Aleksander Doba nie żyje. Happy Olo zginął podczas wyprawy
Nie żyje znany podróżnik Aleksander Doba. Happy Olo zginął realizując swoje kolejne marzenie.
Nie żyje znany podróżnik Aleksander Doba. Happy Olo zginął realizując swoje kolejne marzenie.
Aleksander Doba, również znany jako Happy Olo, zmarł w wieku 74 lat. Wielki podróżnik był w trakcie wyprawy na Kilimandżaro, o której marzył.
O jego wcześniejszych dokonaniach powstał film dokumentalny, a w 2015 roku zdobył tytuł "Podróżnika Roku" w plebiscycie magazynu National Geographic. W tym samym roku został honorowym obywatelem Swarzędza, w którym mieszkał do 1975 roku.

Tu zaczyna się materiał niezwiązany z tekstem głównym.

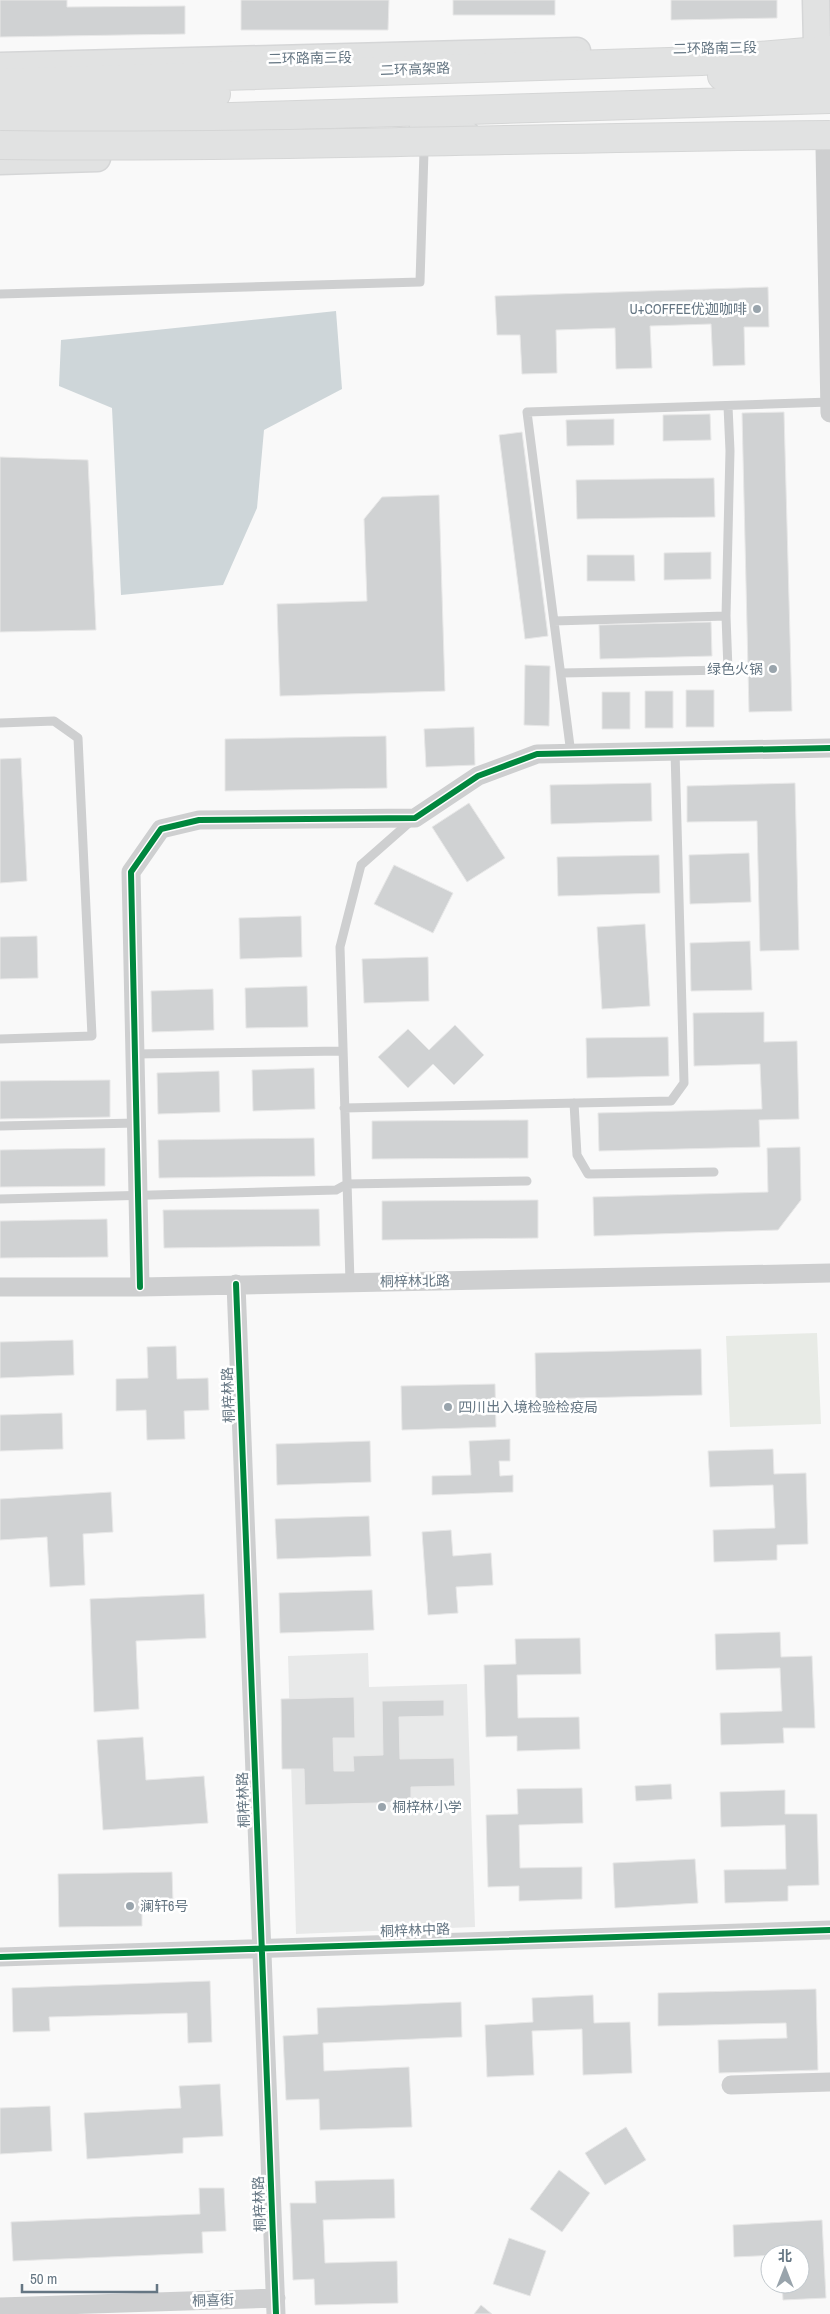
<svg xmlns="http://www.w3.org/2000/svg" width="830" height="2314" font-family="'Archivo Narrow','Noto Sans SC',sans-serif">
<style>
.built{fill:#e8e9e9}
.green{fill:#e8ebe6}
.water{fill:#ced6d9}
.building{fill:#d0d2d3;stroke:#e8e8e8}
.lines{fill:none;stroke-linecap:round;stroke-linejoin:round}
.secondary-casing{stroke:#d5d6d7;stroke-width:29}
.highway-casing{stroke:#d5d6d6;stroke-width:30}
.lane{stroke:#cecfd0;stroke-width:9}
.street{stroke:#cecfd0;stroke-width:19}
.secondary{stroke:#e1e2e2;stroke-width:26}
.highway{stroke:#e1e2e2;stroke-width:28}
.highway-bridge-casing{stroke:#d5d6d6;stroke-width:30;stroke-linecap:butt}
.highway-bridge{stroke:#e1e2e2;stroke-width:28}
.cycleway-casing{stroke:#fff;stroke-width:9}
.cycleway{stroke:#00873e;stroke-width:6}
.poi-dot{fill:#99a4ac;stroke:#fff;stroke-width:2}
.labels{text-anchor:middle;stroke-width:5;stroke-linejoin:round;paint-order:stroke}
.street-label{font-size:14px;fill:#657683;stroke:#fff}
.poi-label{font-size:14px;fill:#657683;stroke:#fff;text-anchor:start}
</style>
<rect width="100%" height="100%" fill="#f9f9f9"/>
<path class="built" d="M368 1653 369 1687 467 1684 475 1927 296 1934 288 1656Z"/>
<path class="green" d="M817 1333 821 1424 730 1427 726 1336Z"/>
<path class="water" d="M336 311 342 389 264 430 257 508 223 585 121 595 112 408 59 386 61 340Z"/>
<path class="building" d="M0 0H67V7L185 6V34L0 37Z
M241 0H389L388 30H241Z
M453 0H555V15H453Z
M671 0H777V18L671 20Z
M768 287 769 327H744L745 365 713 366 711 324 650 326 652 368 616 369 615 328 556 330 557 373 522 374 520 335H497L495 296Z
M784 412 792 711 749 712 742 413Z
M710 414 711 440 663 441V415Z
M614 419V445L567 446 566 420Z
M522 432 548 636 525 639 499 435Z
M0 457 88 460 96 630 0 632Z
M714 478 715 517 577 519 576 480Z
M439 495 445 691 280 696 277 604 367 601 364 519 382 497Z
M711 552V579L664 580V553Z
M587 555H634L635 581H587Z
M711 622 712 656 600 659 599 625Z
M525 665 550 666 549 726 524 725Z
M686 690H714V727H686Z
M645 691H673V728H645Z
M602 692H630V729H602Z
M474 727 475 765 426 767 424 729Z
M386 736 387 788 225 791V739Z
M21 758 27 881 0 883V759Z
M651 783 652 821 551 824 550 785Z
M795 783 799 950 760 951 757 821 687 822V786Z
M469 803 505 858 467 882 432 827Z
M749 853 751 902 690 904 689 855Z
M659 855 660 893 558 896 557 857Z
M394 865 453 893 433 933 374 904Z
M301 916 302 957 240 959 239 918Z
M645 924 650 1006 602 1009 597 927Z
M37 936 38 978 0 979V937Z
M750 941 752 990 691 991 690 943Z
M428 957 429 1001 364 1003 362 959Z
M307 986 308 1027 246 1028 245 988Z
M213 989 214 1030 152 1032 151 991Z
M764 1012V1042L797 1041 799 1119 759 1120 760 1147 599 1151 598 1113 762 1109 760 1064 694 1066 693 1013Z
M455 1025 484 1055 454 1085 433 1064 408 1088 378 1057 408 1029 429 1050Z
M668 1037 669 1076 587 1078 586 1038Z
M314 1068 315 1109 253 1111 252 1070Z
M219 1071 220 1112 158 1114 157 1073Z
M110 1080V1117L0 1119V1081Z
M528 1120V1158L372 1159V1121Z
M314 1138 315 1176 159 1178 158 1140Z
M800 1147 801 1200 778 1230 594 1236 593 1197 768 1192 767 1148Z
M105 1148V1186L0 1187V1150Z
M538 1200V1238L382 1240V1201Z
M319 1209 320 1246 164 1248 163 1210Z
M107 1219 108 1257 0 1258V1221Z
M73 1340 74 1375 0 1378V1342Z
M176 1346 177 1379 208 1378 209 1410 184 1411 185 1439 147 1440 146 1410 116 1411V1379L148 1378 147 1347Z
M701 1349 702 1395 536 1399 535 1353Z
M495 1384 496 1427 402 1430 401 1386Z
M62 1413 63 1449 0 1451V1415Z
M510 1439V1461H499L500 1476 513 1475V1492L432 1495V1476L471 1475 469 1441Z
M370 1441 371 1482 277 1485 276 1444Z
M773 1449 774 1474 806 1473 808 1544 777 1545V1560L714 1562 713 1530 775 1528 773 1485 710 1487 708 1451Z
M111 1492 113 1532 83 1534 85 1585 50 1587 47 1537 0 1540V1499Z
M369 1516 371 1556 277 1559 275 1519Z
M451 1530 453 1556 491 1553 493 1585 456 1587 458 1613 428 1615 422 1532Z
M372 1590 374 1630 280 1633 279 1593Z
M204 1594 206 1638 136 1641 139 1709 94 1712 90 1599Z
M780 1632 781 1657 812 1656 815 1728H783L784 1743 721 1745 720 1713 782 1711 780 1668 716 1670 715 1634Z
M580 1638 581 1674 517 1675 518 1718 579 1717 580 1749 517 1751V1736L486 1737 484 1665 516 1664 515 1639Z
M354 1697 355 1738H333L334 1771H354L353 1756 383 1755 382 1701 444 1700V1716L399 1717 400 1759 454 1758 455 1786 411 1787V1802L305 1805 304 1769H282L281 1699Z
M143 1737 146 1780 204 1776 208 1823 103 1830 97 1740Z
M671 1784 672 1799 636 1801 635 1786Z
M582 1788 583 1823 519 1825 520 1868 582 1867V1899L519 1901V1886L488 1887 486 1815 518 1814 517 1789Z
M785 1790V1814H817L819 1885 788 1886V1901L725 1903 724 1870 786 1869 785 1825 721 1827 720 1792Z
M695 1859 698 1903 615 1908 613 1863Z
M172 1872 173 1902 142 1903V1926L59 1927 58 1874Z
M210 1981 212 2042 188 2043 187 2013 49 2017 50 2031 13 2032 12 1988Z
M816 1989 818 2070 719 2073 718 2040 787 2038 786 2023 658 2026V1993Z
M593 1995 594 2023 630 2022 632 2073 583 2075 582 2029 532 2031 534 2075 487 2077 485 2025 533 2022 532 1998Z
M461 2002 462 2037 323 2043 324 2071 409 2067 412 2127 320 2130 319 2099 286 2100 283 2036 318 2034 317 2008Z
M220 2084 223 2136 183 2138V2153L87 2159 84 2113 181 2108 179 2086Z
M50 2106 52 2151 0 2154V2108Z
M626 2127 646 2160 605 2185 585 2153Z
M559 2170 590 2193 562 2232 530 2209Z
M394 2179 395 2218 323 2220 325 2263 397 2261 398 2303 315 2305 314 2279 293 2280 290 2203H316L315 2181Z
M199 2188H224L226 2231 202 2232 203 2253 13 2261 11 2222 200 2214Z
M822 2220 826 2298 783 2300 782 2284H800V2254L734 2257 733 2225Z
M509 2238 546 2251 530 2296 493 2284Z
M481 2305 492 2314H474Z"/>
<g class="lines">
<defs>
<path id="secondary" d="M816 0 817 45
M0 66 577 51
M423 126 466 134
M0 161 97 158"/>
<path id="highway" d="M722 76 830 74
M0 83 701 61 830 50
M0 101 216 94
M0 124 830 99"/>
</defs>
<use href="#secondary" class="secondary-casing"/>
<use href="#highway" class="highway-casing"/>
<path class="lane" d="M0 294 420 282 424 151
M726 616 730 451 728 406
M554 621 726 616 728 670 561 673
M0 723 54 721 78 738 92 1036 0 1039
M571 754 527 412 830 402
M135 1054 342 1051
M574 1103 577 1155 588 1174 714 1172
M344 1108 671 1101 684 1083 675 751
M0 1126 136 1123
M0 1199 336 1190 347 1184 527 1181
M350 1282 340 947 361 865 411 821"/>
<path class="street" d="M825 147 830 413
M236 1284 276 2314
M0 1287H140L830 1273
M140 1287 131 872 161 829 199 820 415 818 478 776 537 754 830 748
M0 1957 830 1930
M731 2085 830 2082
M0 2307 276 2298"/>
<use href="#secondary" class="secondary"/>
<use href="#highway" class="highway"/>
<defs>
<path id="highway-bridge" d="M0 145C277 148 553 137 830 135"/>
</defs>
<use href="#highway-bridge" class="highway-bridge-casing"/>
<use href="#highway-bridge" class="highway-bridge"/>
<defs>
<path id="cycleway" d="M236 1284 276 2314
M140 1287 131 872 161 829 199 820 415 818 478 776 537 754 830 748
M0 1957 830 1930"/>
</defs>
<use href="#cycleway" class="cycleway-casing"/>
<use href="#cycleway" class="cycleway"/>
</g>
<g class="poi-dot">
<circle cx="757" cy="309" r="5"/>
<circle cx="773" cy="669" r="5"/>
<circle cx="448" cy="1407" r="5"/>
<circle cx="382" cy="1807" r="5"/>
<circle cx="130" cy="1906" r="5"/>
</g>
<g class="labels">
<g class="street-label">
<text transform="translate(715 48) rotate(-1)" y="5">二环路南三段</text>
<text transform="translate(310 58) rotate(-1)" y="5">二环路南三段</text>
<text transform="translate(415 69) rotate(-2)" y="5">二环高架路</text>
<text transform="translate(415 1281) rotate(-1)" y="5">桐梓林北路</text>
<text transform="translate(228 1395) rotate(-92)" y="5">桐梓林路</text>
<text transform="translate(243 1800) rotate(-92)" y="5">桐梓林路</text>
<text transform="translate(415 1930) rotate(-2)" y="5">桐梓林中路</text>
<text transform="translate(259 2204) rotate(-92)" y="5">桐梓林路</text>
<text transform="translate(213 2300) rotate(-2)" y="5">桐喜街</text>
</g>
<g class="poi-label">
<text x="747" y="314" text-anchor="end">U+COFFEE优迦咖啡</text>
<text x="763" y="674" text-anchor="end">绿色火锅</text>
<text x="458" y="1412">四川出入境检验检疫局</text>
<text x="392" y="1812">桐梓林小学</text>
<text x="140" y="1911">澜轩6号</text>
</g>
</g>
<g transform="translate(785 2269)"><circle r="24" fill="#ffffff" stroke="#c1c8cd"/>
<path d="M0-4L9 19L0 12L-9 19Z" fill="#99a4ac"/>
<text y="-8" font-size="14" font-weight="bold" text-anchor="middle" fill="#657683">北</text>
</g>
<path d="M22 2284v8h135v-8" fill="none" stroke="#657683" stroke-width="2.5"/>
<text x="30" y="2284" font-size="15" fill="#657683" stroke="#ffffff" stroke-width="4" paint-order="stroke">50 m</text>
</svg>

O śmierci poinformowała rodzina za pośrednictwem fanpage’a Doby w mediach społecznościowych.
Podróże Aleksandra Doby
Aleksander Doba był słynnym kajakarzem i podróżnikiem. Dużą sławę, nie tylko w Polsce, przyniosło mu samotne opłynięcie kajakiem Oceanu Atlantyckiego z kontynentu na kontynent wyłącznie dzięki sile mięśni. Miał wtedy 64 lata. Dokonał tego jako pierwszy człowiek w historii.
Jako pierwszy przepłynął również całe polskie wybrzeże. Trasa przebiegała z Polic do Elbląga. Doba opłynął także Polskę po przekątnej z Przemyśla do Świnoujścia.
Sam Ocean Atlantycki przepłynął trzy razy, a na koncie miał także samotne wyprawy przez Bajkał.
Pierwsza wyprawa z Afryki do Ameryki Południowej trwała 99 dni i odbyła się w latach 2010-2011. Druga, z Europy do Ameryki Północnej w latach 2013-1014 trwała 167 dni. Trzy lata później Doba ponownie wyruszył w samotną podróż kajakiem przez Atlantyk. Wtedy punktem startowym był Nowy Jork, a po przepłynięciu ponad 4100 mil morskich dotarł do Francji. Zajęło mu to cztery miesiące.
O jego dokonaniu jakim jest przepłynięcie Atlantyku w wieku 64 latach nagrano dokument o tytule Happy Olo – pogodna ballada o Olku Dobie. Jego recenzję możecie przeczytać w naszym portalu naEKRANIE.pl.
Aleksander Doba urodził się 9 września 1946 roku i ukończył Politechnikę Poznańską. Z wykształcenia był inżynierem mechanikiem. Miał żonę Gabrielę, dwóch synów oraz wnuki.